If retail therapy is high on your list of weekend break pastimes, Lille – an hour and 15 minutes’ drive from Calais – is a great choice. France’s fourth largest city is home to the biggest flea market in Europe, La Grand Braderie de Lille, as well as the vast Euralille mall and a charming old town dotted with boutiques, homeware stores and mouth-watering patisseries. Elegant Flemish-style buildings house classic brasseries along with more contemporary eateries, and the town’s excellent train connections make it ideal for exploring further afield. Stay at Mama Shelter, a hip, affordable design hotel with a buzzy cocktail bar and restaurant (doubles from £92, mamashelter.com). Ferry from Dover to Calais, dfds.com.

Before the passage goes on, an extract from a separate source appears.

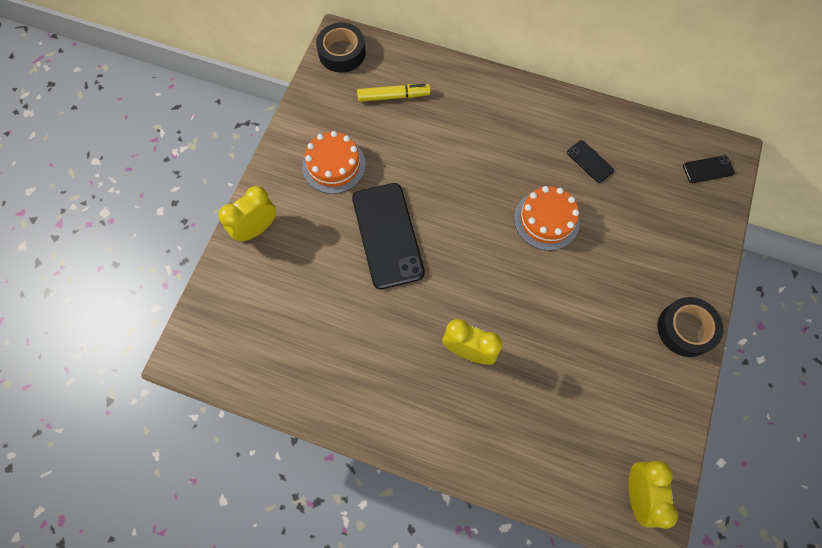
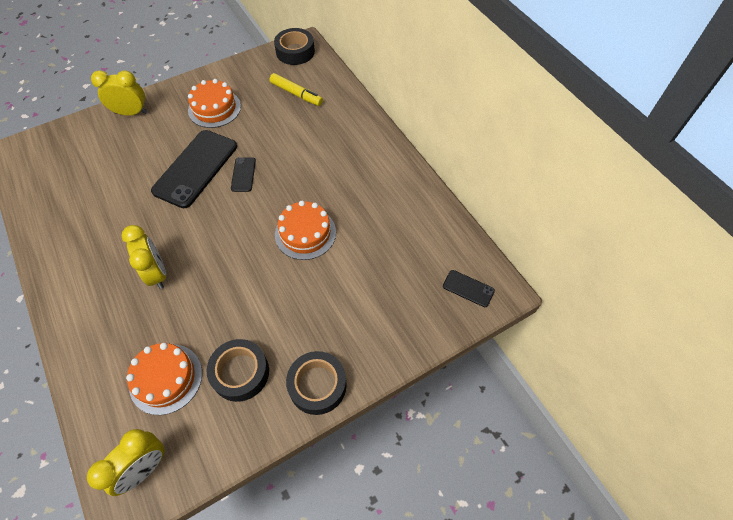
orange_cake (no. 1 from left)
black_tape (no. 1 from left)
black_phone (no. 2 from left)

Ideal for a family break, Boulogne is just 20 minutes from Calais, and combines plenty of bucket-and-spade opportunities with a beautifully preserved old town, home to cobbled streets crammed with excellent restaurants, bars and boutiques. Walk or cycle the nearby Route de la Corniche for glorious sea views, or explore the rippling sand dunes that rise up behind the beaches. Older kids can try kite or windsurfing, while the whole family can explore the coast by canoe or kayak. Stay at L’Enclos de L’Evêché – a 19th-century mansion in the heart of town, with five charming rooms (doubles from £85 B&B, enclosdeleveche.com). Ferry from Dover to Calais, dfds.com.
Ideal for a car-free break, this fortified city offers a beguiling combination of history, great food and long, sandy beaches. Begin with a stroll along the ramparts of Intra-Muros, the ancient walled town, before exploring the medieval streets, dotted with crêperies selling the region’s trademark galettes, oyster stalls and cider bars. At low tide it’s possible to walk to the two picturesque islands that lie opposite the town, while the Plage du Sillon – a 3km stretch of sand – is perfect for lazy afternoons with an ice-cream and a book. Stay at the Villa St Raphael, a chic 17th-century villa with five sleek bedrooms (doubles from £85 B&B, villa-st-raphael-saint-malo.com). Ferry from Portsmouth to St Malo, brittany-ferries.com.
The region’s cultural heart, Quimper combines a striking cathedral and well-preserved old town with a vibrant, arty vibe. Famous for its faience – pottery with distinctive, Breton designs – the city has potteries and workshops you can visit, alongside the Musee de Faience, home to over 500 pieces. Picturesque, half-timbered houses flank the banks of the Odet river, with flower-decked bridges spanning the two sides. Dip into the Musée de Beaux-Arts, which includes several works by Gaugin, and take cider and galettes for a picnic in the pretty Jardin de la Retraite. Stay at the family-run Hôtel Kregenn, a stone’s throw from the cathedral (doubles from £78 B&B, bestwestern.com). Ferry from Portsmouth to Roscoff, brittany-ferries.com.
If you’re more interested in Brittany’s bucolic hinterland than its busy beaches, Fougères makes a great base for exploring the northwest of the region. Famous for the 1,000-year-old fortress that looms above it – the largest in Europe – the town is an atmospheric tangle of pretty cobbled streets lined with traditional half-timbered buildings. One of Brittany’s most beautiful châteaux, Rocher Portail, is nearby, as is Rennes, the region’s capital, with its impressive Place de Republique, and lively bar scene, due to the 20,000 students who call the city home. Stay at the 14th-century Château de Montbrault, which oozes classic French style (doubles from £118 B&B, chateau-de-montbrault.com). Ferry from Portsmouth to St Malo, brittany-ferries.com.